» **Objetivo 1**: De acuerdo con la reseña sobre la película La habitación, ¿quién es la autora del libro homónimo en que se basa el film?
» **Objetivo 2**: Prosiga la reseña sobre la película La habitación a partir de su última oración.

» **Artículo**:
Lunes, 25 de enero de 2016 | Hoy
CULTURA / ESPECTáCULOS › EN LA HABITACIóN, ABRAHAMSON EXPONE EL TRAUMA DE LA RELACIóN MATERNO-FILIAL.
La vida de una mujer secuestrada. El niño concebido con su secuestrador y las vejaciones. Una película de construcción simétrica, entre el adentro y el afuera, la madre y su hijo. Interpretaciones brillantes y nominaciones para el Oscar.
Por Leandro Arteaga
Hay varios niveles desde los cuales reparar en La habitación. Uno de ellos se impone, remite a su temática, de sostén verídico, de acuerdo con las reminiscencias asociadas al caso del austríaco Josef Fritzl. El film trabaja sobre el cautiverio de una mujer durante siete años, violada sistemáticamente y vuelta madre.
La habitación ‑quinto largometraje del dublinés Lenny Abrahamson‑ transpone, recrea, lo que la literatura dijo antes, a través del libro homónimo de Emma Donoghue, aquí guionista. En este sentido, la película de Abrahamson puede pensarse desde ese vínculo problemático que ofrece la relación cine‑literatura. Con una escritora vuelta guionista y un realizador atento a sus motivaciones personales, surgidas de esa lectura que, ha señalado, tanto le impactara.
Entre tantas posibilidades, habrá que pensar que La habitación puede ser mucho más que el ámbito de encierro aludido, también es el lugar de la infancia, el vínculo estrecho entre un niño y su madre (y a la inversa), la presencia fantasmal del padre (mitad real‑mitad imaginado, según el niño), la espía del acto sexual, o el reclamo por la falta de trabajo al "marido" (tal como se lee). Desde el aspecto temporal, el espectador se encuentra con una situación ya consumada, con siete años vividos y cifrados en un comportamiento cotidiano, confinado a la reiteración de actos que las paredes contienen.
El acontecimiento con el que la película inicia no es menor, es el quinto cumpleaños de Jack, cuyo cabello es tan largo como su tiempo de vida. Apenas cinco años y un pelo que recuerda el encierro. Así, Abrahamson distribuye el film desde una mirada compartida y contradictoria, a partir de las percepciones superpuestas de madre e hijo. Con la sensibilidad suficiente como para situar la cámara en el punto de vista del niño y mirar como él, para expandir esos límites materiales hacia confines que sólo la imaginación infantil conoce. La mirada de la madre, en tanto, está sitiada.

» **Muestra de datos**:
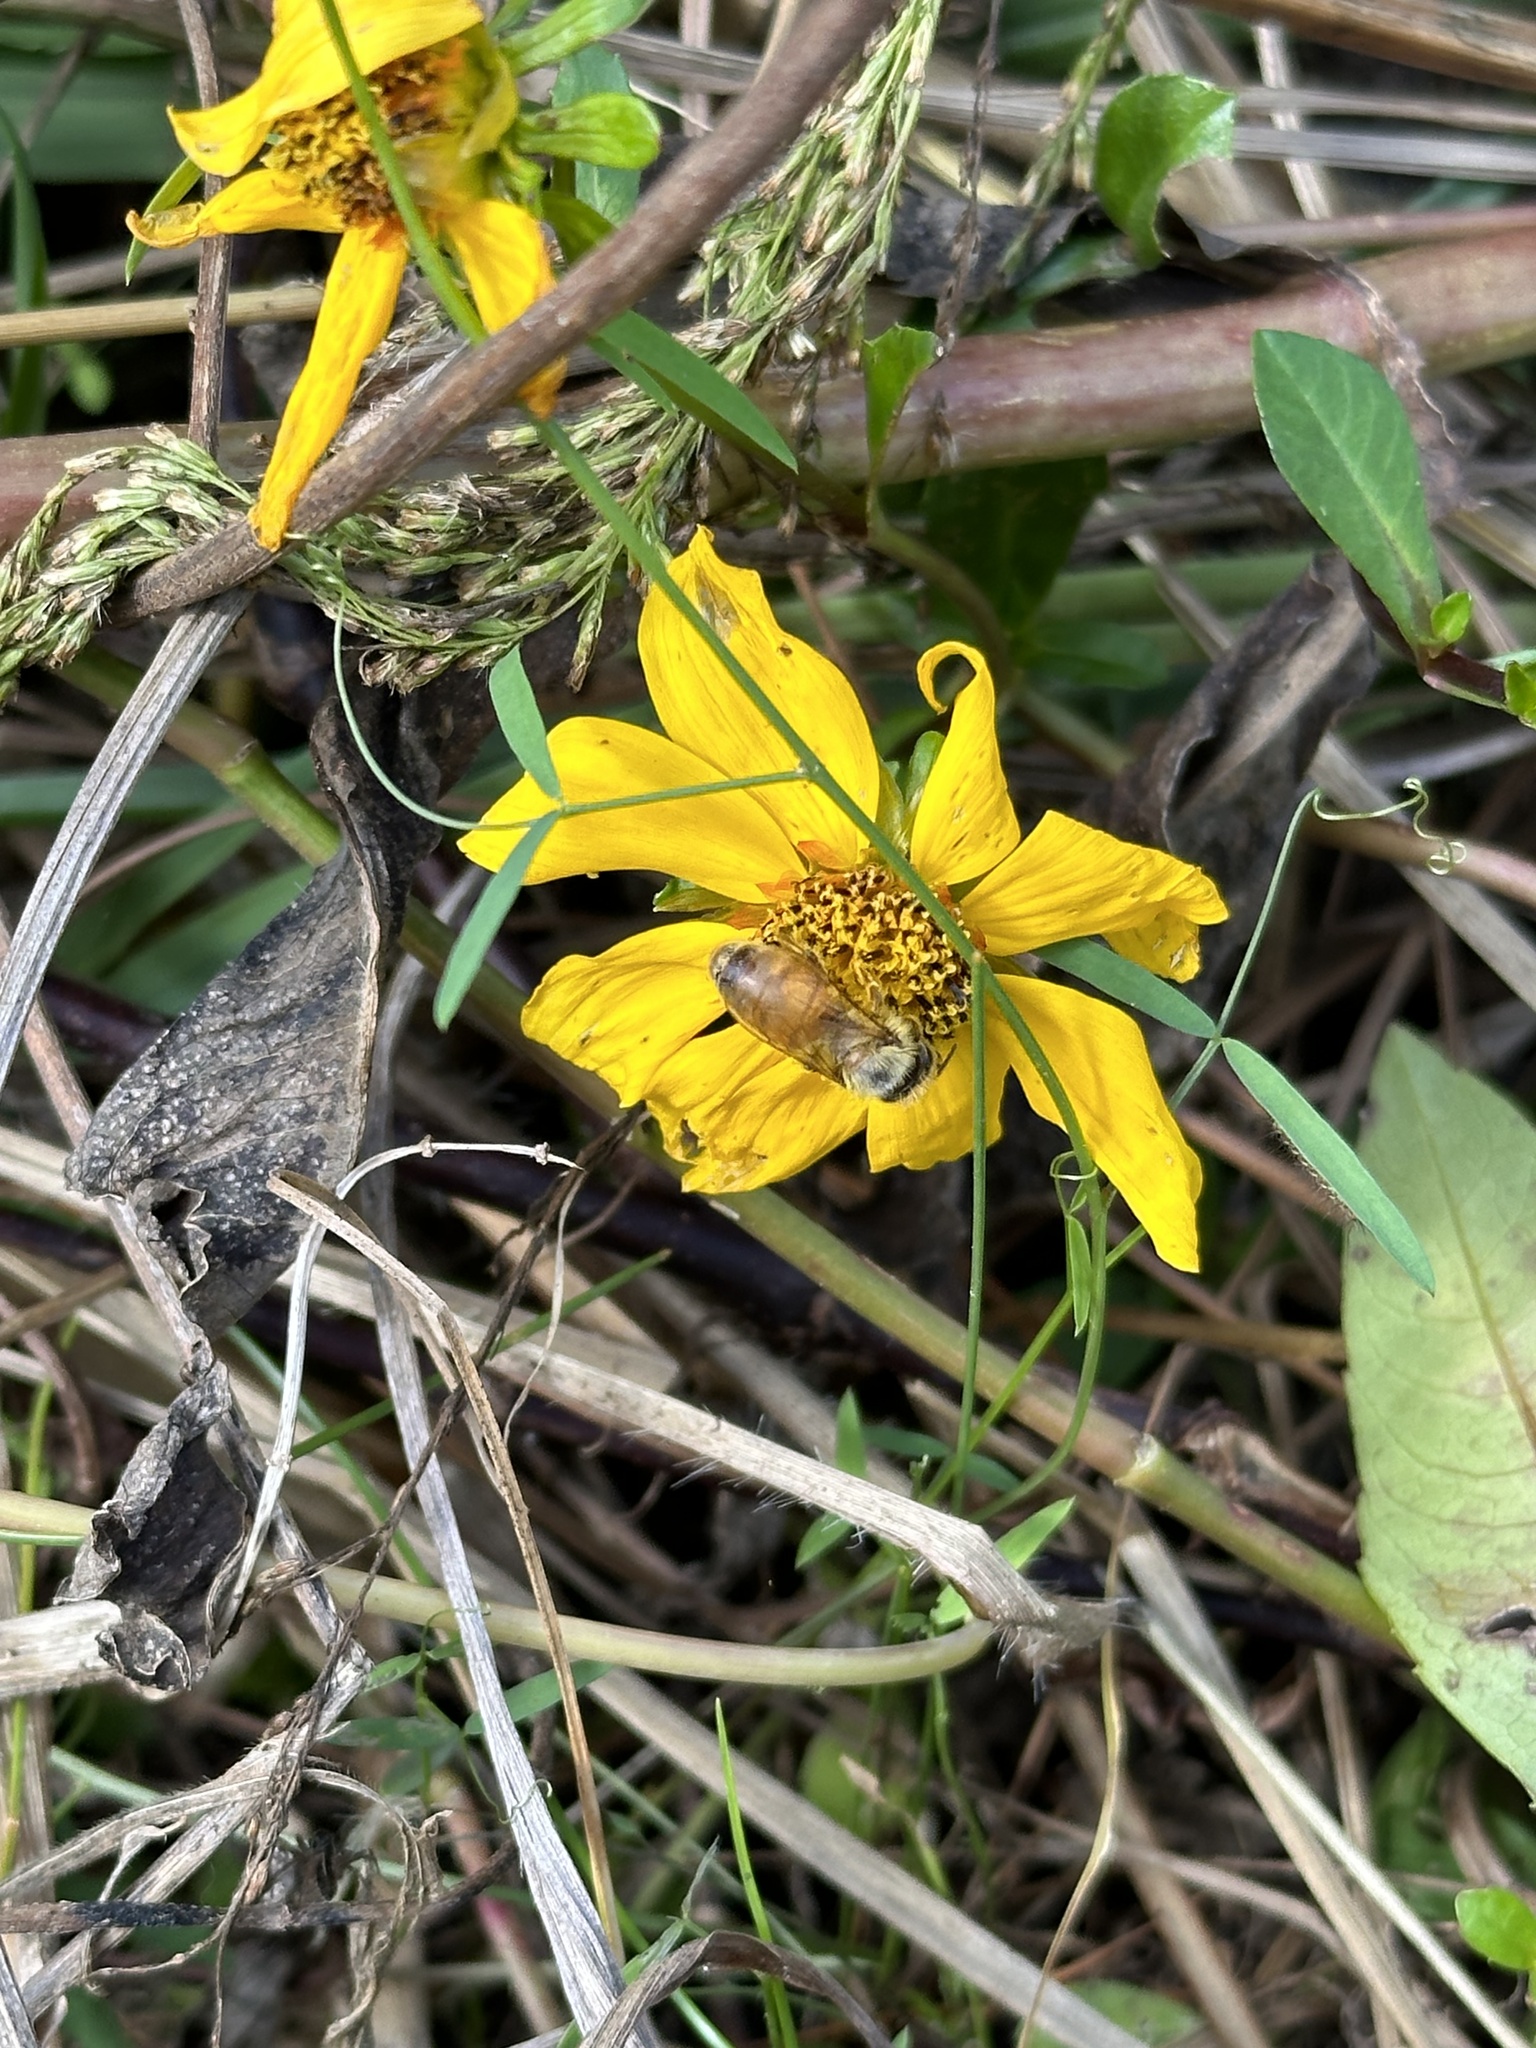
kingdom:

» **Resultado esperado 1**: Emma Donoghue, que también es la guionista de la película.

» **Resultado esperado 2**:
El adentro y el afuera serán, también, el equilibrio que comulgue con las miradas entrelazadas de los dos protagonistas. ¿Cuándo salir? ¿Todavía quedarse? El niño no quiere, la madre sí. ¿Quién de los dos debe conocer el afuera? ¿Volverán a verse? ¿Quién sabe? De este modo, La habitación dice sobre la relación filial mucho más que tantas otras películas sobre el tema.
A su vez, adentro y afuera son las instancias cuya frontera permite al film su estructura narrativa. (De hecho, es algo que de manera muy gráfica, la propia madre explicará al hijo.) De manera acorde, el espectador permanece confinado, hasta que se produce la posibilidad de la salida. Una vez ocurrida, la película se transforma y juega un vaivén simétrico. Dada la situación de encierro, las visitas periódicas del padre violador, el amor cuidadoso de la madre, la ternura de piel blanca del pequeño, la manera desde la cual narrar esta vía de escape no puede menos que ser vivida desde el suspense.
El suspense funciona por situarse en el lugar en la piel del protagonista y por hacer del espectador un personaje más. La incertidumbre sobre lo que sucederá está puesta en la cámara subjetiva, en la mirada de Jack, cuya borrosidad de cielo inmenso expande lo que el pequeño tragaluz permitía. ¿Cómo responder al plan trazado cuando no se sabe cómo es el afuera?
Traspuesto el límite, con la película ahora en condiciones de abrirse hacia horizontes, lo que parece inagotable se achata de a poco. Es extraordinario cómo el film logra expandirse mientras se encuentra encerrado entre cuatro paredes, y cómo provoca lo opuesto cuando respira aire exterior. La simultaneidad adentro‑afuera juega, de este modo, una relación recíproca, en donde una de las instancias no desaparece nunca y acciona sobre la otra.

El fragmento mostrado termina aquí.